Il motivo è infondato. Questa Corte ha già avuto occasione di chiarire che, in presenza di eccezione di prescrizione della banca, è onere del correntista, attore in ripetizione dell’indebito, allegare e provare l’esistenza di un contratto di apertura di credito in conto corrente, che consenta di qualificare come non già solutorie, bensì meramente ripristinatorie della provvista, le rimesse effettuate entro i limiti dell’affidamento (cfr. Cass. 27704/2018; 2660/2019; 31927/2019). Nella specie, la Corte d’appello ha accertato la mancanza di un tale contratto e dunque ha escluso in fatto che la banca ne avesse fornito la prova. Ne’ è corretta in diritto l’affermazione della sussistenza di una presunzione del carattere non solutorio, bensì meramente ripristinatorio, di tutte le rimesse affluite in un conto corrente che presenti un saldo passivo per il correntista: affermazione che non può essere condivisa, per quanto sopra osservato, ancorché sia presente nell’isolato precedente di questa Corte – la sentenza n. 4518/2014 richiamato dalla ricorrente. Quanto poi, alle modalità di formulazione dell’eccezione di prescrizione da parte della banca, secondo la giurisprudenza di questa Corte, l’onere di allegazione gravante sull’istituto di credito che, convenuto in giudizio, voglia opporre l’eccezione di prescrizione al correntista che abbia esperito l’azione di ripetizione di somme indebitamente pagate nel corso del rapporto di conto corrente assistito da apertura di credito, è soddisfatto con l’affermazione dell’inerzia del titolare del diritto, unita alla dichiarazione di volerne profittare, senza che sia necessaria l’indicazione delle specifiche rimesse solutorie ritenute prescritte (Cass. Sez. Un. 15895/2019).
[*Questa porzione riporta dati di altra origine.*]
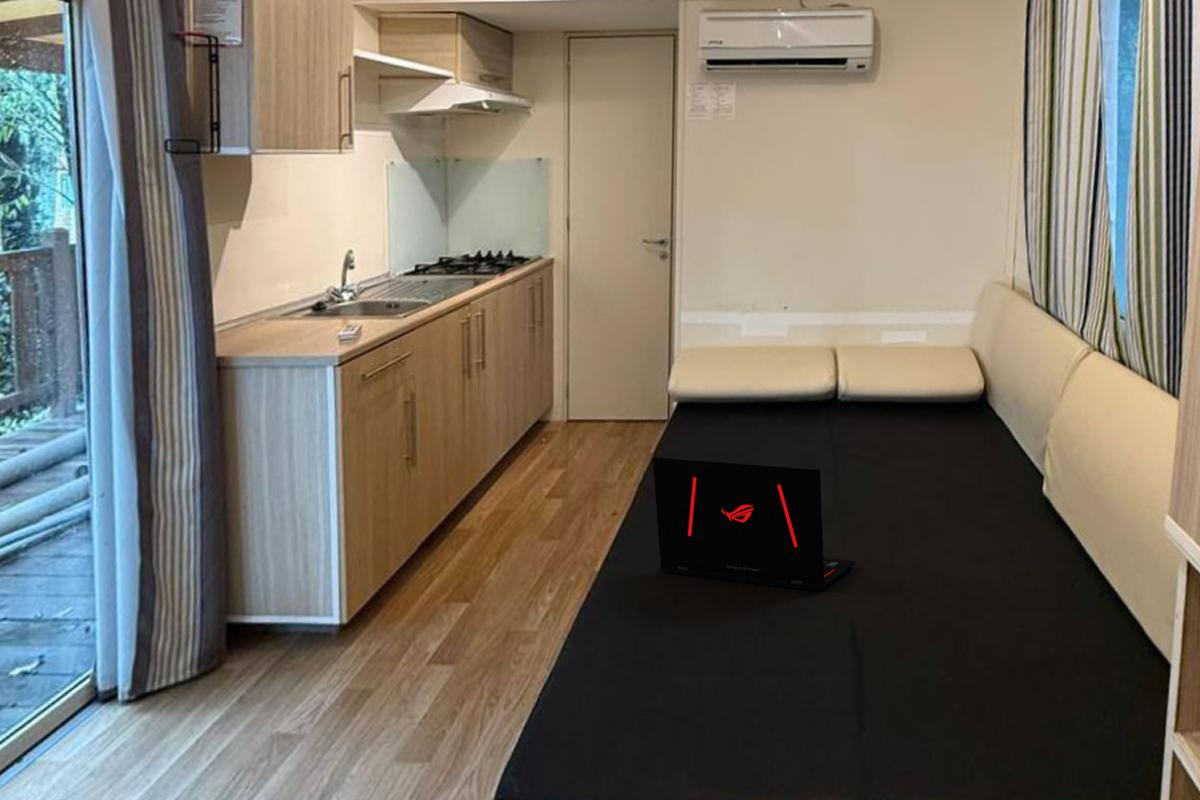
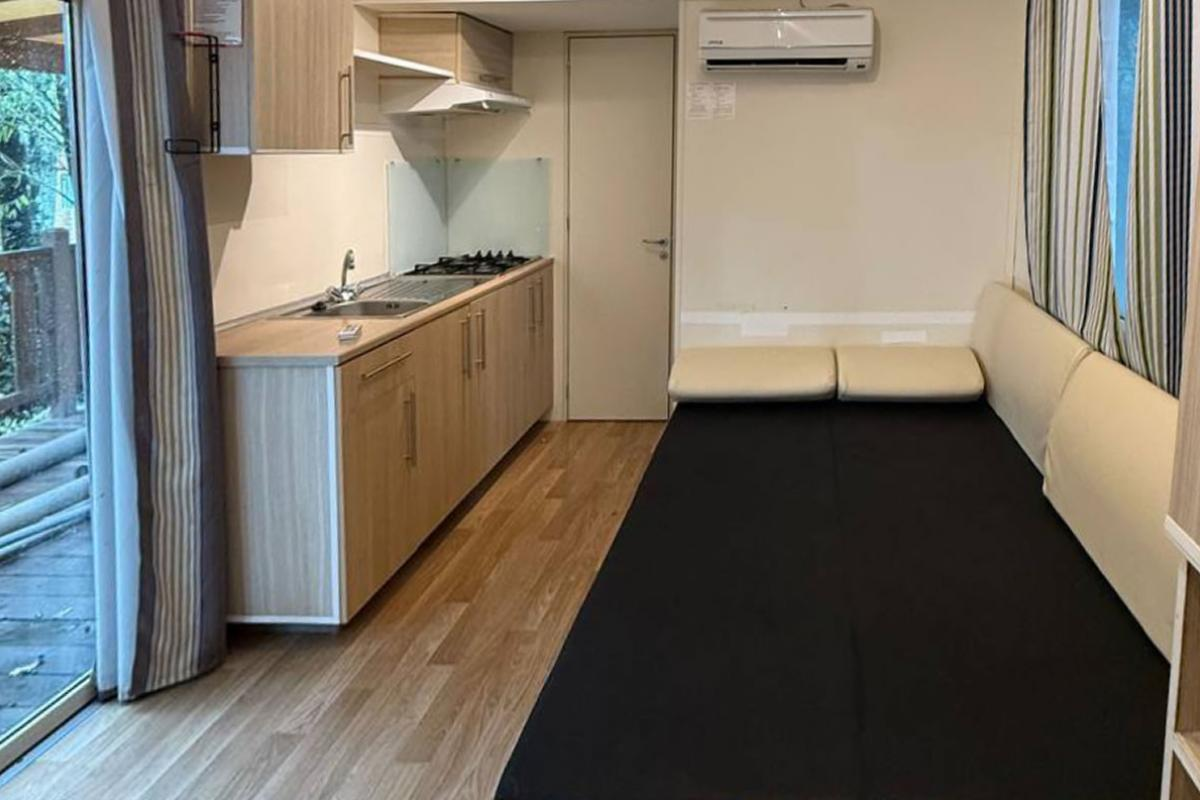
- laptop [652,456,857,592]
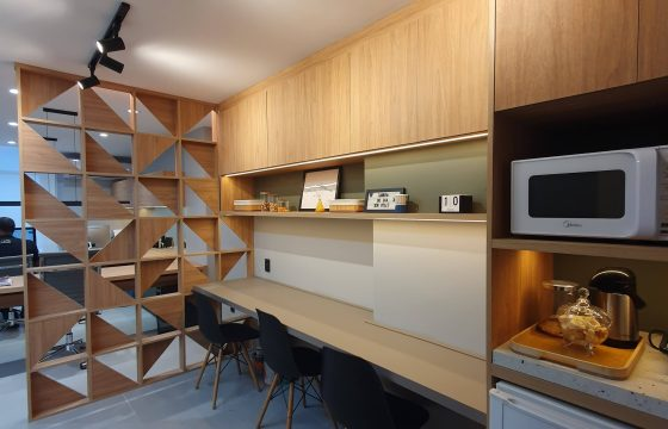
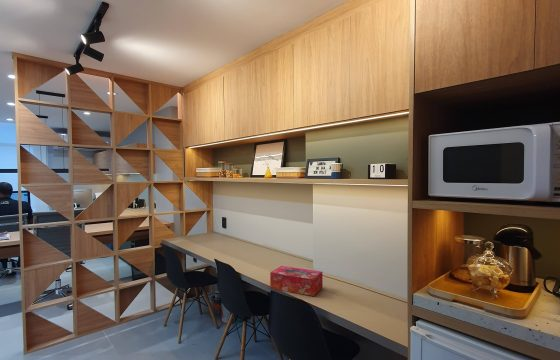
+ tissue box [269,265,324,297]
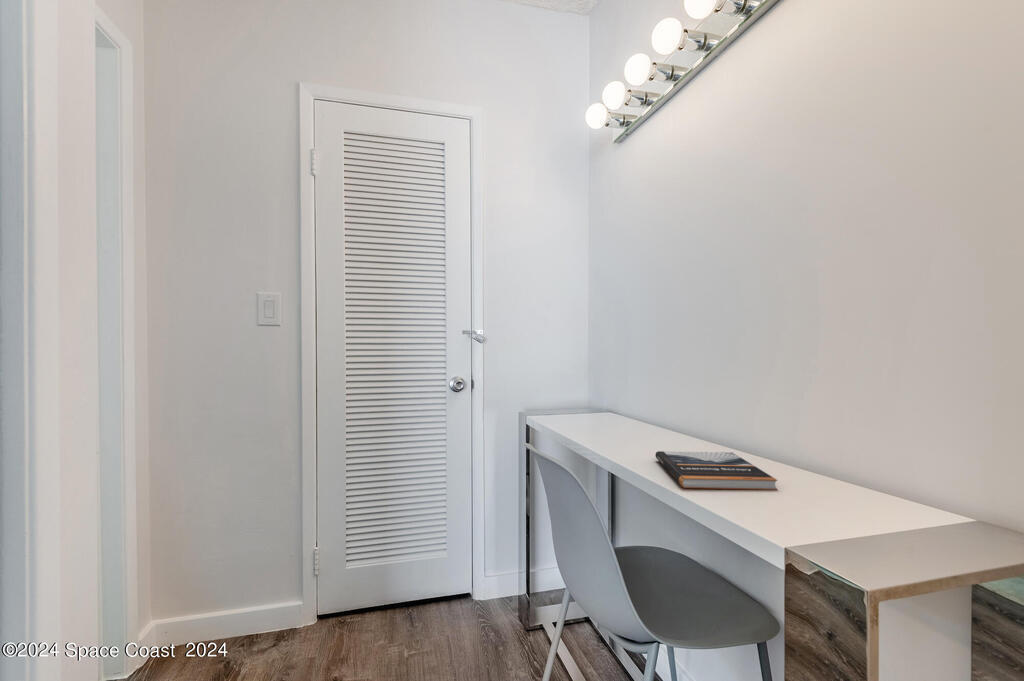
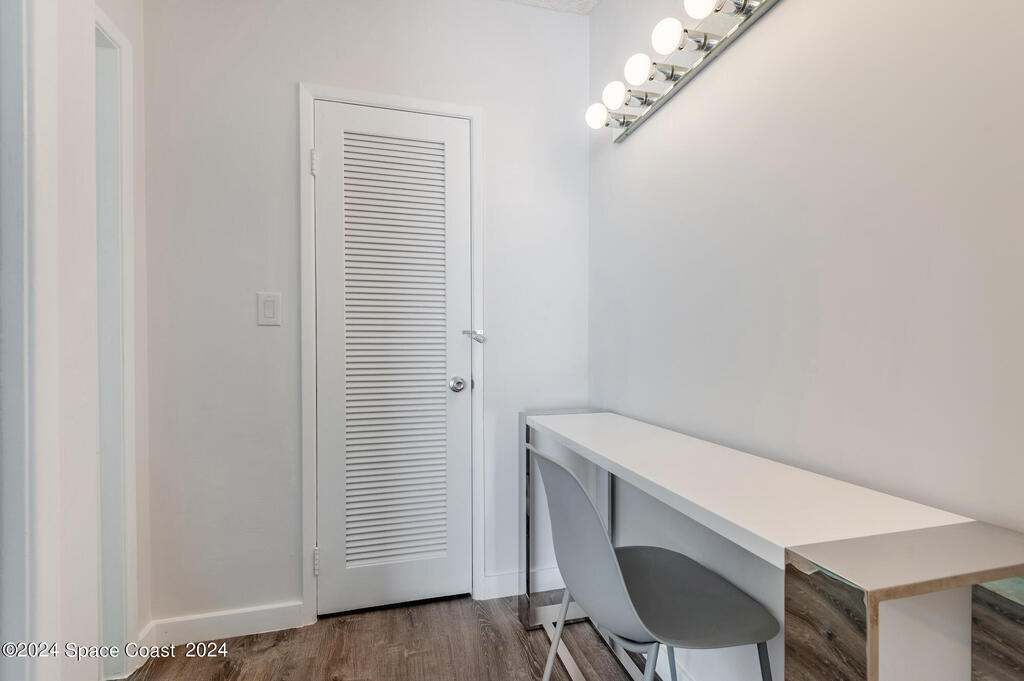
- book [654,450,778,491]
Le spese seguono la soccombenza.

PQM

La Corte rigetta il ricorso e condanna la parte ricorrente al pagamento, in favore della parte controricorrente, delle spese del giudizio che liquida nella somma di Euro 8200,00 di cui 200,00 per esborsi, oltre alla maggiorazione del 15% quale rimborso forfettario delle spese generali ed accessori di legge.

Ai sensi del D.P.R. n. 115 del 2002, art. 13, comma 1 quater, dà atto della sussistenza dei presupposti per il versamento, da parte della ricorrente, dell’ulteriore importo a titolo di contributo unificato pari a quello dovuto per il ricorso principale, a norma dello stesso art. 13, comma 1 bis, ove dovuto.

Così deciso in Roma, nella Camera di consiglio, il 5 novembre 2021.